Using File explorer to navigate to my Videos folder that contained the ex-Foxsat TS files caused a major issue. Just clicking on the videos folder (to select it) caused the PC hard drive utilisation to rush up to 100% and stay there seemingly indefinitely, locking out File explorer completely. Using the resource monitor of Windows 10 to look at what was contributing to this, it was apparent that Windows had started concurrent tasks that were reading each of these TS files in their entirety. I had to abort File Explorer via the task manager to restore order.

My first guess was that Windows was trying (and failing) to generate thumbnails for these videos and as a quick fix I renamed all the .TS files in the folder to .OLD. I had to do the rename via the Command prompt since File explorer would be locked out. This at least stopped the sillyness and I could still view the videos on the PC (using 'open with ...' to select my application of choice) but not on my TV via the WD Live TV box since that device was expecting a proper video file extension. So I needed to delve deeper.

Thinking that it must be a thumbnail generation issue I used the K-Lite Codec Tweak Tool to disable thumbnail generation for TS files. I then renamed one of the vidoes back to '.TS' to see if the problem went away. File explorer now allowed me to select the folder and the individual video file without going bananas but then - more horror - when I right clicked on the file, file explorer went back to 100% disk utilisation. I renamed it back to .OLD and thought again.

The next actions consisted of many dark alleys involving file converters, large capacity USB sticks and no joy whatsoever so I'll draw a veil over that bit.

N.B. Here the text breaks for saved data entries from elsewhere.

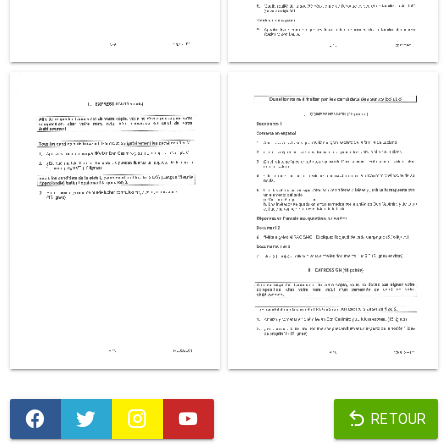
RETOUR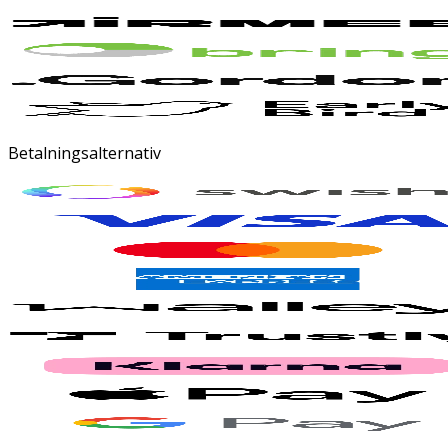
Betalningsalternativ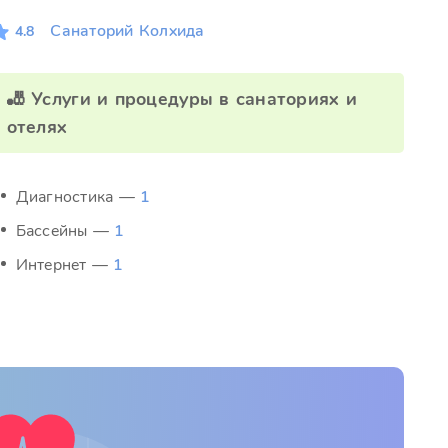
Санаторий Колхида
4.8
🎳 Услуги и процедуры в санаториях и
отелях
Диагностика —
1
Бассейны —
1
Интернет —
1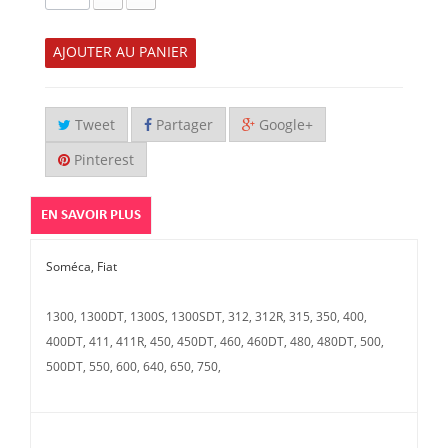
AJOUTER AU PANIER
Tweet
Partager
Google+
Pinterest
EN SAVOIR PLUS
Soméca, Fiat
1300, 1300DT, 1300S, 1300SDT, 312, 312R, 315, 350, 400,
400DT, 411, 411R, 450, 450DT, 460, 460DT, 480, 480DT, 500,
500DT, 550, 600, 640, 650, 750,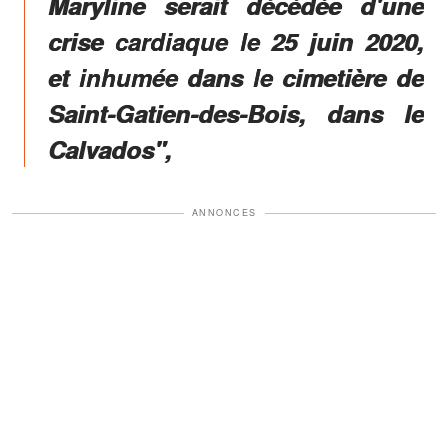
Maryline serait décédée d'une
crise cardiaque le 25 juin 2020,
et inhumée dans le cimetière de
Saint-Gatien-des-Bois, dans le
Calvados",
ANNONCES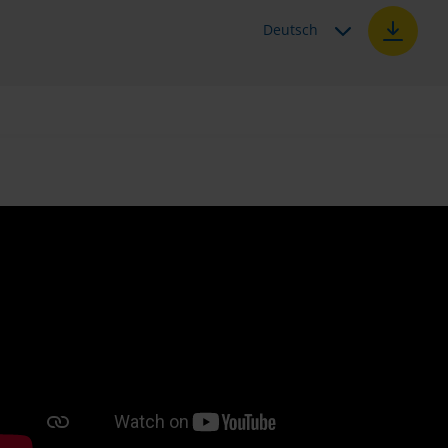
Deutsch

In my many internet searches for any related help I came across an update to Raydons package - a utility called 'convert files'. I think he had written it to provide better compatibility with some streaming devices and rather downplayed its potential usefulness in his description. So it was with no great expectation when I installed that update and tried it out on one file on my Foxsat. It converted on the Humax OK and I FTP'd it to my PC. I right clicked on the file in my videos folder and the only thing that happened was that the appropriate context menu popped up ! I re-enabled the thumbnail generation for ts files via the Codec Tweak Tool and it now generated a thumbnail for that video with no alarms whatsoever. I've now started the process of converting many Gbytes of video (have to FTP back to Foxsat, convert then FTP back to PC) so I may be some while.

There were several changes made to File Explorer in going to Windows 10 and I assume its just a lot more picky with how it treats video files than the previous version was.

I hope this is (or will be) of use to some people - many thanks again to Raydon and his band of helpers who made this possible. I bet they never thought they would be solving a problem with Windows 10 !!
 
Interesting. Did you try switching off file indexing in Win 10 File Explorer, Properties?
 
A guess but a .TS contains the whole transport stream so possibly 6 separate programmes, more if radio. I think, but am not sure, that convert files strips out the others.
 
I didn't try switching off file indexing. I have a few unconverted TS files left in my video folder so I switched off file indexing for that folder via the control panel and renamed the file back to '.ts'. Again, when I selected the file, the disk utilisation soared up to 100% while the file was read in its entirety. Renamed the file back again. I think I'll carry on with the conversions. Maybe I'll leave one in case there are other ideas.